Entries taken from a collection
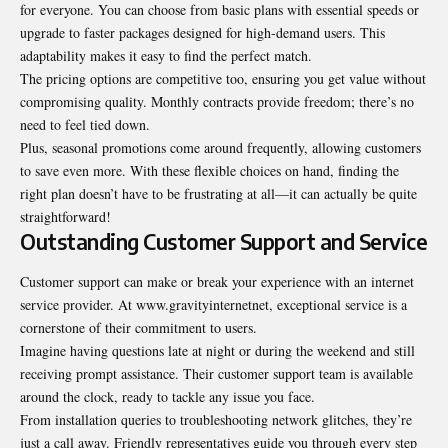
for everyone. You can choose from basic plans with essential speeds or
upgrade to faster packages designed for high-demand users. This
adaptability makes it easy to find the perfect match.
The pricing options are competitive too, ensuring you get value without
compromising quality. Monthly contracts provide freedom; there’s no
need to feel tied down.
Plus, seasonal promotions come around frequently, allowing customers
to save even more. With these flexible choices on hand, finding the
right plan doesn’t have to be frustrating at all—it can actually be quite
straightforward!
Outstanding Customer Support and Service
Customer support can make or break your experience with an internet
service provider. At www.gravityinternetnet, exceptional service is a
cornerstone of their commitment to users.
Imagine having questions late at night or during the weekend and still
receiving prompt assistance. Their customer support team is available
around the clock, ready to tackle any issue you face.
From installation queries to troubleshooting network glitches, they’re
just a call away. Friendly representatives guide you through every step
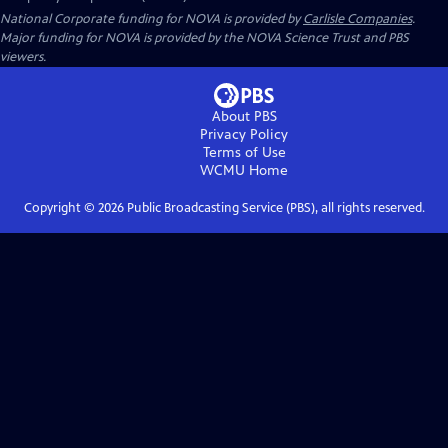
National Corporate funding for NOVA is provided by
Carlisle Companies
.
Major funding for NOVA is provided by the NOVA Science Trust and PBS
viewers.
About PBS
Privacy Policy
Terms of Use
WCMU
Home
Copyright ©
2026
Public Broadcasting Service (PBS), all rights reserved.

WORK ORDER: Please reproduce every entry above exactly, but leave out the pictures.

EXERCISE OUTPUT:
for everyone. You can choose from basic plans with essential speeds or
upgrade to faster packages designed for high-demand users. This
adaptability makes it easy to find the perfect match.
The pricing options are competitive too, ensuring you get value without
compromising quality. Monthly contracts provide freedom; there’s no
need to feel tied down.
Plus, seasonal promotions come around frequently, allowing customers
to save even more. With these flexible choices on hand, finding the
right plan doesn’t have to be frustrating at all—it can actually be quite
straightforward!
Outstanding Customer Support and Service
Customer support can make or break your experience with an internet
service provider. At www.gravityinternetnet, exceptional service is a
cornerstone of their commitment to users.
Imagine having questions late at night or during the weekend and still
receiving prompt assistance. Their customer support team is available
around the clock, ready to tackle any issue you face.
From installation queries to troubleshooting network glitches, they’re
just a call away. Friendly representatives guide you through every step
National Corporate funding for NOVA is provided by
Carlisle Companies
.
Major funding for NOVA is provided by the NOVA Science Trust and PBS
viewers.
About PBS
Privacy Policy
Terms of Use
WCMU
Home
Copyright ©
2026
Public Broadcasting Service (PBS), all rights reserved.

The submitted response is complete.